**EXTRACT**.
■ ■ ■ ■ ■
[poppler] commit? bounding box html in pdftotext

Kenneth Berland ken at hero.com
Wed Sep 29 18:53:28 PDT 2010


Attached.

-KB


On Thu, 30 Sep 2010, Albert Astals Cid wrote:

> A Dimecres, 29 de setembre de 2010, Kenneth Berland va escriure:
>> There exist OS's without /dev/null!?
>> 
>> ;)
>> 
>> You're pretty good at this code review thing, nice catch.  NULL appears to
>> be what TextOutputDev expects.  Updated patch attached.
>
> Could you also please add the new option to pdftohtml.1 man page?
>
> Thanks,
>  Albert
>
>> 
>> -KB
>> 
>> On Wed, 29 Sep 2010, Albert Astals Cid wrote:
>> > A Dimecres, 22 de setembre de 2010, vàreu escriure:
>> >> Very funny.
>> >> 
>> >> The old diff, using std:: is at:
>> >> 
>> >> http://lists.freedesktop.org/archives/poppler/attachments/20100530/89825
>> >> 275 /attachment.txt
>> >> 
>> >> You can commit either today's diff or the 2010-05-30 (std::) diff.  I
>> >> think the std:: version is less likely to have pointer-related bugs.
>> > 
>> > textOut = new TextOutputDev("/dev/null",
>> > 
>> > This doesn't look portable. Can you please fix it?
■ ■ ■ ■ ■
Stored data:
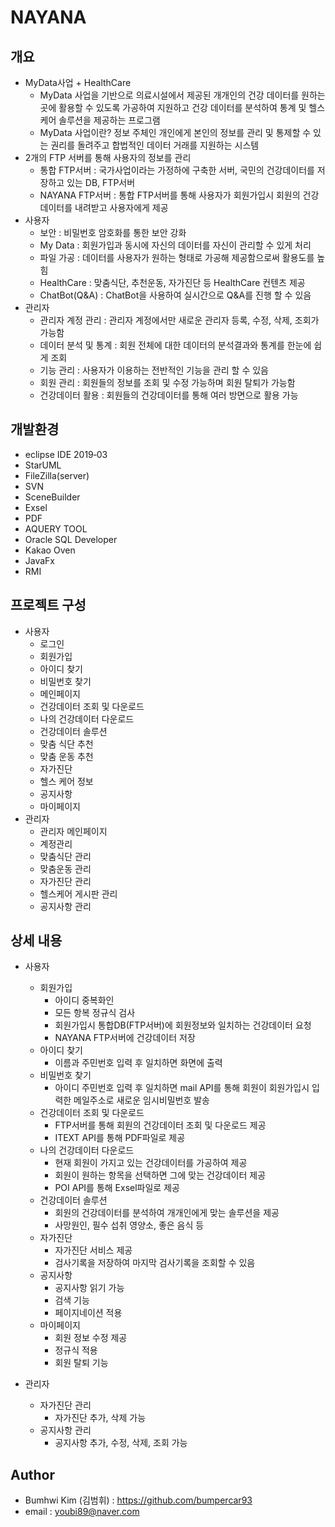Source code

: NAYANA
=====================
## 개요
* MyData사업 + HealthCare
   * MyData 사업을 기반으로 의료시설에서 제공된 개개인의 건강 데이터를 원하는 곳에 활용할 수 있도록 
   가공하여 지원하고 건강 데이터를 분석하여 통계 및 헬스 케어 솔루션을 제공하는 프로그램
   * MyData 사업이란? 
   정보 주체인 개인에게 본인의 정보를 관리 및 통제할 수 있는 권리를 돌려주고 합법적인 데이터 거래를 지원하는 시스템
* 2개의 FTP 서버를 통해 사용자의 정보를 관리
   * 통합 FTP서버 : 국가사업이라는 가정하에 구축한 서버, 국민의 건강데이터를 저장하고 있는 DB, FTP서버
   * NAYANA FTP서버 : 통합 FTP서버를 통해 사용자가 회원가입시 회원의 건강데이터를 내려받고 사용자에게 제공
* 사용자
   * 보안 : 비밀번호 암호화를 통한 보안 강화
   * My Data : 회원가입과 동시에 자신의 데이터를 자신이 관리할 수 있게 처리
   * 파일 가공 : 데이터를 사용자가 원하는 형태로 가공해 제공함으로써 활용도를 높힘
   * HealthCare : 맞춤식단, 추천운동, 자가진단 등 HealthCare 컨텐츠 제공
   * ChatBot(Q&A) : ChatBot을 사용하여 실시간으로 Q&A를 진행 할 수 있음
* 관리자
   * 관리자 계정 관리 : 관리자 계정에서만 새로운 관리자 등록, 수정, 삭제, 조회가 가능함
   * 데이터 분석 및 통계 : 회원 전체에 대한 데이터의 분석결과와 통계를 한눈에 쉽게 조회
   * 기능 관리 : 사용자가 이용하는 전반적인 기능을 관리 할 수 있음
   * 회원 관리 : 회원들의 정보를 조회 및 수정 가능하며 회원 탈퇴가 가능함
   * 건강데이터 활용 : 회원들의 건강데이터를 통해 여러 방면으로 활용 가능
   
## 개발환경
* eclipse IDE 2019‑03
* StarUML
* FileZilla(server)
* SVN
* SceneBuilder
* Exsel
* PDF
* AQUERY TOOL
* Oracle SQL Developer
* Kakao Oven
* JavaFx
* RMI

## 프로젝트 구성
* 사용자
   * 로그인
   * 회원가입
   * 아이디 찾기
   * 비밀번호 찾기
   * 메인페이지
   * 건강데이터 조회 및 다운로드
   * 나의 건강데이터 다운로드
   * 건강데이터 솔루션
   * 맞춤 식단 추천
   * 맞춤 운동 추천
   * 자가진단
   * 헬스 케어 정보
   * 공지사항
   * 마이페이지
* 관리자
   * 관리자 메인페이지
   * 계정관리
   * 맞춤식단 관리
   * 맞춤운동 관리
   * 자가진단 관리
   * 헬스케어 게시판 관리
   * 공지사항 관리

## 상세 내용
* 사용자
   * 회원가입
      * 아이디 중복화인
      * 모든 항복 정규식 검사
      * 회원가입시 통합DB(FTP서버)에 회원정보와 일치하는 건강데이터 요청
      * NAYANA FTP서버에 건강데이터 저장
   * 아이디 찾기
      * 이름과 주민번호 입력 후 일치하면 화면에 출력
   * 비밀번호 찾기
      * 아이디 주민번호 입력 후 일치하면 mail API를 통해 회원이 회원가입시 입력한 메일주소로 새로운 임시비밀번호 발송
   * 건강데이터 조회 및 다운로드
      * FTP서버를 통해 회원의 건강데이터 조회 및 다운로드 제공
      * ITEXT API를 통해 PDF파일로 제공
   * 나의 건강데이터 다운로드
      * 현재 회원이 가지고 있는 건강데이터를 가공하여 제공
      * 회원이 원하는 항목을 선택하면 그에 맞는 건강데이터 제공
      * POI API를 통해 Exsel파일로 제공
   * 건강데이터 솔루션
      * 회원의 건강데이터를 분석하여 개개인에게 맞는 솔루션을 제공
      * 사망원인, 필수 섭취 영양소, 좋은 음식 등
   * 자가진단
      * 자가진단 서비스 제공
      * 검사기록을 저장하여 마지막 검사기록을 조회할 수 있음
   * 공지사항
      * 공지사항 읽기 가능
      * 검색 기능
      * 페이지네이션 적용
   * 마이페이지
      * 회원 정보 수정 제공
      * 정규식 적용
      * 회원 탈퇴 기능
      
* 관리자
   * 자가진단 관리
      * 자가진단 추가, 삭제 가능
   * 공지사항 관리
      * 공지사항 추가, 수정, 삭제, 조회 가능
   
## Author
* Bumhwi Kim (김범휘) : https://github.com/bumpercar93
* email : youbi89@naver.com
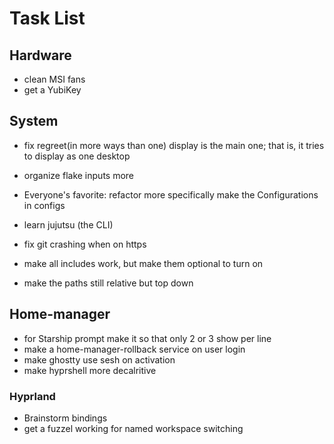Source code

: # Task List

## Hardware

- clean MSI fans
- get a YubiKey

## System

- fix regreet(in more ways than one) display is the main one; that is, it tries to display as one desktop

- organize flake inputs more

- Everyone's favorite: refactor more specifically make the Configurations in configs

- learn jujutsu (the CLI)

- fix git crashing when on https

- make all includes work, but make them optional to turn on

- make the paths still relative but top down

## Home-manager

- for Starship prompt make it so that only 2 or 3 show per line
- make a home-manager-rollback service on user login
- make ghostty use sesh on activation
- make hyprshell more decalritive

### Hyprland

- Brainstorm bindings
- get a fuzzel working for named workspace switching

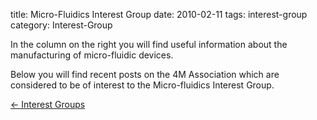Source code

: title: Micro-Fluidics Interest Group 
date: 2010-02-11 
tags: interest-group
category: Interest-Group

<!--break-->
In the column on the right you will find useful information about the manufacturing of micro-fluidic devices.  

Below you will find recent posts on the 4M Association which are considered to be of interest to the Micro-fluidics Interest Group.

[&larr; Interest Groups](/interest-groups.html)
■ ■ ■ ■ ■
**PROBLEMS AND TASKS**.
1. In the poppler mailing-list thread, what value does TextOutputDev expect in place of "/dev/null"?
2. Continue the poppler mailing-list thread from where it stops.

**YOUR WRITTEN ANSWERS**.
1. NULL

2.
>> > 
>> > Thanks,
>> > 
>> >  Albert
>> > 
>> >> -KB
>> >> 
>> >> On Wed, 22 Sep 2010, Albert Astals Cid wrote:
>> >> > A Dimecres, 22 de setembre de 2010, Kenneth Berland va escriure:
>> >> >> I have rewritten the replace function with standard C.
>> >> > 
>> >> > Now is when you hate me but since a few weeks we accept std:: code if
>> >> > it's *obvious* it adds value over existing code.
>> >> > 
>> >> > So can you please send again your patch to the mailing list?
>> >> > 
>> >> > Sorry, totally forgot to tell you.
>> >> > 
>> >> > Albert
>> >> > 
>> >> >> -KB
>> >> >> 
>> >> >> On Sun, 11 Jul 2010, Albert Astals Cid wrote:
>> >> >>> A Dimarts, 6 de juliol de 2010, Kenneth Berland va escriure:
>> >> >>>> Can I use std::string within any GooString methods I write (e.g.
>> >> >>>> replace) or am I limited to the C Standard library (i.e. string.h)?
>> >> >>> 
>> >> >>> No std:: usage anywhere in poppler (except in the cpp frontend).
>> >> >>> 
>> >> >>> Albert
>> >> >>> 
>> >> >>> On Mon, 5 Jul 2010, Kenneth Berland wrote:
>> >> >>>> Can I use std::string within any GooString methods I write (e.g.
>> >> >>>> replace) or am I limited to the C Standard library (i.e. string.h)?
>> >> >>>> 
>> >> >>>> -KB
>> >> >>>> 
>> >> >>>> On Tue, 8 Jun 2010, Albert Astals Cid wrote:
>> >> >>>>> A Dimarts, 8 de juny de 2010, vàreu escriure:
>> >> >>>>>> Does GooString have a replace() method?  I could not find one. 
>> >> >>>>>> Does this mean I should write one?
>> >> >>>>> 
>> >> >>>>> Yes, you'll have to write one or get the char * from the GooString
>> >> >>>>> and use c-
>> >> >>>>> string ones.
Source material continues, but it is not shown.